Un’oasi di pace e tranquillità: così si presentano gli orti di Marano a chi ha voglia di infilarsi in uno stretto budello pieno di buche, che parte dal centro di Marano, per arrivare alla meta. Ma ne vale la pena. Gli orti sociali sono pochi, 58 in tutto, in appezzamenti di 50 metri ciascuno, attorniati dalla gradevole ombra di pioppi vecchi e malmessi, che purtroppo non hanno un futuro. Una croce tracciata sugli alberi con la vernice rossa individua le piante da abbattere, praticamente tutte, ma con la sicurezza non si scherza, uno è addirittura crollato per un temporale, così gli ortolani se ne sono fatti una ragione. Il clima che si respira è il classico cameratismo da paese: tutti si conoscono, scambiano volentieri quattro chiacchiere e si danno una mano quando serve. Niente barriere e recinzioni, qualcosa ogni tanto sparisce, ma negli orti non si può vivere blindati.

La socialità? Si coltiva con la zappa

La socialità? Si coltiva con la zappa

A Marano, poi c’è una situazione particolare: qui vige il matriarcato. Alla guida del comitato c’è Nadia Folezzani, affiancata dalla vicepresidente Daniela Calzolari. «Ho fatto l’impiegata per una vita - dice Nadia - quando lavoravo venivo qui con mia figlia piccola e coltivavo il sogno di avere un orticello tutto mio da curare. L’ho realizzato molti anni dopo, nel 2017, quando sono andata in pensione. Questi orti - ricorda - furono creati ai tempi di Tommasini. Dei vecchi ortolani ormai non c’è più nessuno, sono cambiati abitudini e modi di vivere, ma l’ambiente naturale è sempre bellissimo e il clima fra noi è buono. Certo, ci si è messa anche la pandemia a complicarci la vita. Per due anni la socialità, che era un nostro tratto distintivo, è stata praticamente cancellata, e ricostruirla non è facile, ma lo faremo».
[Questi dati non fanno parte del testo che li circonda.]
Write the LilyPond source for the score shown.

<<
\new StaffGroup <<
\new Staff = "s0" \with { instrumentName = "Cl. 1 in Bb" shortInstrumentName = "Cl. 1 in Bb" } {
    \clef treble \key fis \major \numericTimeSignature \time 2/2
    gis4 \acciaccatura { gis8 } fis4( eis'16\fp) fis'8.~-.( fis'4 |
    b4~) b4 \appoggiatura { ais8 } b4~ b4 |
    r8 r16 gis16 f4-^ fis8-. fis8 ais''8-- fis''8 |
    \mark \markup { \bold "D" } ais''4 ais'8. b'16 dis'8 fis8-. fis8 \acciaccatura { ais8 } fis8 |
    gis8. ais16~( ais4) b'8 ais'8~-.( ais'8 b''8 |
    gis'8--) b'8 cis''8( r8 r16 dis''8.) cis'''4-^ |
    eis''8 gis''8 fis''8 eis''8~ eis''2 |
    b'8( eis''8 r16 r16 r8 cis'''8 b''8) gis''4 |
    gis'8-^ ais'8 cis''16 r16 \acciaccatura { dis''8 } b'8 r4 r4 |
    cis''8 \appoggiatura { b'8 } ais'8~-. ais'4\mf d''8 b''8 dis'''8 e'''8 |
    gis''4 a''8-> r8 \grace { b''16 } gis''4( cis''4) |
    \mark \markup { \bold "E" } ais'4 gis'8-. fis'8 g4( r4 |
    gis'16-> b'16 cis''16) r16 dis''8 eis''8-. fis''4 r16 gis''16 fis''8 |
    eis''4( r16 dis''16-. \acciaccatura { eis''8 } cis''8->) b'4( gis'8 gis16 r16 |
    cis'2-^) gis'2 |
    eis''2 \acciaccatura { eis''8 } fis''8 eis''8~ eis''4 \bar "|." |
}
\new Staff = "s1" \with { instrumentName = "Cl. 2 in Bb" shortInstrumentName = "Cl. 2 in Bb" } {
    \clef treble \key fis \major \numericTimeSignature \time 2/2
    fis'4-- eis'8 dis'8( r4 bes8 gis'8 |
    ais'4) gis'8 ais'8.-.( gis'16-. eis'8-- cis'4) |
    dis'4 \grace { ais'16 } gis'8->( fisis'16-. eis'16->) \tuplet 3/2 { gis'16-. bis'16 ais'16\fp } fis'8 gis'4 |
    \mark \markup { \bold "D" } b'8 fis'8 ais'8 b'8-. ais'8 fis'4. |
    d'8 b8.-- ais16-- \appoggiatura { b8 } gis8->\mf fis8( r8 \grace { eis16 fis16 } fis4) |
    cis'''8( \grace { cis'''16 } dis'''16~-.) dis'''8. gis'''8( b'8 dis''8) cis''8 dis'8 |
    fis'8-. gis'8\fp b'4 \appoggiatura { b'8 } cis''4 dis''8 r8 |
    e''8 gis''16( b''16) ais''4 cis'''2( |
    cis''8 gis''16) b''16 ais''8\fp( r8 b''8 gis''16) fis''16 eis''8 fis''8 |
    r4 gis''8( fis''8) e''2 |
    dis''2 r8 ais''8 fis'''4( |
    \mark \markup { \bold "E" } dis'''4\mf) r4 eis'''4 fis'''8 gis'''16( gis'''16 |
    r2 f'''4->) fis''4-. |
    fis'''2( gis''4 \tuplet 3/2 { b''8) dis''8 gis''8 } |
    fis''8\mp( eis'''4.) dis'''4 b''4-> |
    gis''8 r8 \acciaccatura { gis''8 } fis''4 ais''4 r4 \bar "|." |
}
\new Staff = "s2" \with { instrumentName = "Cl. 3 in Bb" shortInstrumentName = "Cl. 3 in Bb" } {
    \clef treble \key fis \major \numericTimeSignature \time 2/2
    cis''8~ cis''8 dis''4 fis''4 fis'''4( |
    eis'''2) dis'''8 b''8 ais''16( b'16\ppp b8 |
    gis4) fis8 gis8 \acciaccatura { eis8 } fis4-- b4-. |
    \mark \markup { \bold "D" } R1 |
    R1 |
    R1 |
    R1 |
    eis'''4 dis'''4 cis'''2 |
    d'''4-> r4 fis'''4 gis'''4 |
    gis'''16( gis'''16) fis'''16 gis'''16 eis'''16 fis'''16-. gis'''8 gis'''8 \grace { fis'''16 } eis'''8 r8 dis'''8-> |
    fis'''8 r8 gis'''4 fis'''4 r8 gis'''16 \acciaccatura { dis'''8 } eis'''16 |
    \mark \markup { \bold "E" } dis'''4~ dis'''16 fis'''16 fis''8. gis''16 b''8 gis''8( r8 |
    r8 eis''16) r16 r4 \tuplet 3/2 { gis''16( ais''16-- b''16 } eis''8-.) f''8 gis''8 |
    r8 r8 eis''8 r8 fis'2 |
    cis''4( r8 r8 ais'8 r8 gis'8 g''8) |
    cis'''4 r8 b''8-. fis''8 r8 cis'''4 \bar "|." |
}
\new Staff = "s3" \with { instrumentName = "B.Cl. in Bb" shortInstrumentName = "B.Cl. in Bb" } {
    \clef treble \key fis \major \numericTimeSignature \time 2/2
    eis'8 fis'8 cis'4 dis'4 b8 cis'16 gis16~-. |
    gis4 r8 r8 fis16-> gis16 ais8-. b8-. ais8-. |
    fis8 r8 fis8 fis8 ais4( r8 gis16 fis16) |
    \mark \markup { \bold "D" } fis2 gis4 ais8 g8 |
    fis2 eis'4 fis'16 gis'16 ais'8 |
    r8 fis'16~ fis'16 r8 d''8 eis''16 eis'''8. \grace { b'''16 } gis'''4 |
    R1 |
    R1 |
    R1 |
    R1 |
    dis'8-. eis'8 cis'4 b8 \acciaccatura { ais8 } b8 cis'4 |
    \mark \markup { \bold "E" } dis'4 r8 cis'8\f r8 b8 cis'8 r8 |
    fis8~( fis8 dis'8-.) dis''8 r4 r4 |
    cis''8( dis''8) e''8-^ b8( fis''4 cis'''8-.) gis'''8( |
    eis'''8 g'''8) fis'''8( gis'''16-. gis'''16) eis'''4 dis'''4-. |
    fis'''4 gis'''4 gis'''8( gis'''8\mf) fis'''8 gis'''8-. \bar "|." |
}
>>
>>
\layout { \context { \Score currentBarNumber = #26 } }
Che non sia impresa facile si nota semplicemente gettando uno sguardo all’improvvisata club house ricavata nel corso dei decenni nello spazio comune: il piccolo edificio costruito che era il punto di ritrovo e il cuore delle feste di ortolani, familiari e amici nel periodo pre-covid è di fatto ridotto ad una baracca pressoché inutilizzabile, momentaneamente sostituito già dieci anni fa con una specie di container prefabbricato, che non è messo molto meglio. E anche del tendone sotto il quale si mangiava la torta fritta è rimasto in piedi solo lo scheletro: «Nel gennaio 2011 - fa notare Nadia Folezzani - il sindaco di allora, Pietro Vignali, ci scrisse per annunciare l’imminente avvio dei lavori di ristrutturazione della club house, ma poi è finita come è finita, e di questo intervento non se ne è più parlato. Comunque noi abbiamo tolto l’eternit dal tetto e abbiamo fatto un minimo di manutenzione per continuare ad usare la struttura come appoggio alle nostre iniziative».

In compenso gli orti sono belli, rigogliosi e ben organizzati. E qui si innaffia regolarmente, grazie al fatto che l’acqua non viene dall’acquedotto, ma è prelevata con una sommersa dal pozzo del parco adiacente, viene stoccata in una cisterna da 3000 litri, acquistata dagli stessi coltivatori negli anni in cui le attività sociali e l’autofinanziamento lo consentivano. Era il periodo in cui gli orti sociali di Marano venivano gestiti dallo storico presidente Giuseppe Cantoni, che guidò gli orti per oltre vent’anni, e riuscì a realizzare il piccolo fabbricato come sede dell’associazione, ad attrezzare l’area con il tendone per le feste e persino a far posare, nel 2008, un monumento a don Gnocchi, simbolo della vita associativa. Ma ancora oggi a Marano pomodori, melanzane, zucchini, cetrioli, cipolle, patate, fave, e in inverno cavoli e verze, crescono rigogliosi in un ambiente in cui - lo confermano gli stessi agricoltori - si sta bene anche quando picchia il solleone.